そこには高そうな揺りかごと毛布に包まれた…
「キュウウウ!キャウウウウ!」
金色の髪と尻尾をもつ、赤子がいた。
「あ……あああああああ!」
赤子を抱き上げると、隊員2は泣いた。嬉しいのな悲しいのかもわからずに、ただただ泣いていた。
「どうせ人工生物だろ?ならここで処分しても」
隊員3は隊長の銃口を握って決して離さない。
「それは本部で調べることだ、ここで決断することじゃない。」
隊員3の言葉への反論を探したが見つからずニヤリと笑うと、隊長は銃を振りほどき振り向いた。
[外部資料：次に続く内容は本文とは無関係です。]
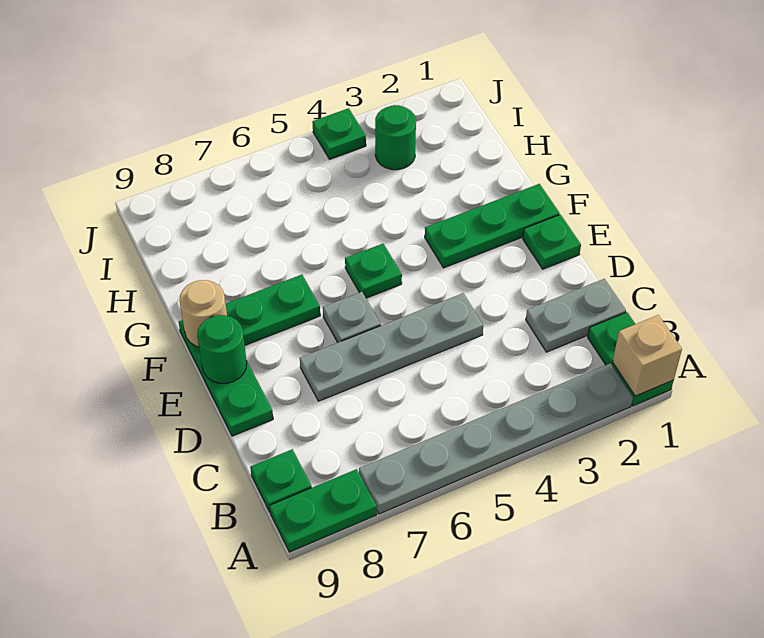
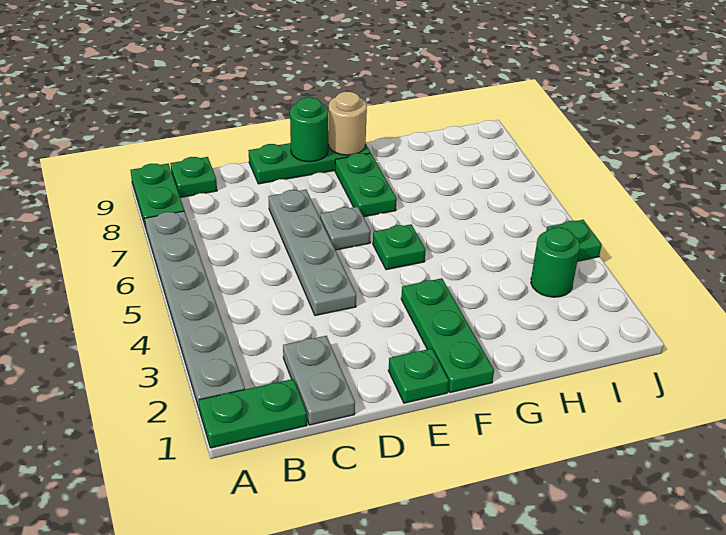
tan brick A1 level 2 -> none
「……撤収……お前ら二人はそのガキを連れて本部へ行け、俺らで追跡に合流するぞ。」イライラ
「了解」
隊員2と3を残し、隊長達は館を後にする。
「もう……諦めない……一人でも多く……助けるんだ……。」
「…………。」
二人は、赤子を抱き上げに外へ歩き出した。この絶望だらけの世界で……。
……
夜の港の倉庫で小さい人影が動いている、
金色のがかった髪と大きな耳、桃色の服をきた少女、フェネックのフレンズだ。
駆除隊の目を憚るように、隠れて周囲を移動している。
「……」
その目付きはいつもの彼女に似つかわしくない、険しい顔をしていた。
ふと、後ろから音が聞こえた事に振り向く。よれよれの服をきた男が、後ろから近づいてきた。
男の手には、追跡されていた筈の男の頭があった。
顔は苦痛に歪み、首の断面は綺麗に切断されている。
「やぁフェネック……」
「……やあやあお兄さん久しぶり……その人殺しちゃったんだね。」
「ああ……あんなことやった奴を放ってはおけないよ。」
男はにっこりと笑いかけ、それが逆に恐ろしい。この男らフェネックを追っていたが、狙いはフェネックではない。
「あの子なら、もう私は守ってないよ。」
「なに?……」
男の表情が、険しくなる。
「信頼できる人に預けた。もう貴方には手出しさせないよ!」
男の瞳が月夜に照らされ、どこまでもまっすぐな正義感に燃えていた。
「なあフェネック……わかってんだろ?かわいそうでもあれは殺さなくちゃいけない……。あれは生きてちゃいけないんだよ……。」
「わかんないよ!生きてちゃいけないってなに!?お兄さんが決めることなの!?」
フェネックは叫ぶ、男に問いかけるように。男を責めるように。
「後悔するぞ……あれは人類にどうこうできるもんじゃない……。」
「その時は私が殺すよ……絶対に。」
駆除隊の光が近づいてくる、二人は何も語らず、反対方向へと消えていった。
隊が丸眼鏡の男の無惨な遺体を発見するまで、あと少しだけかかりそうだ。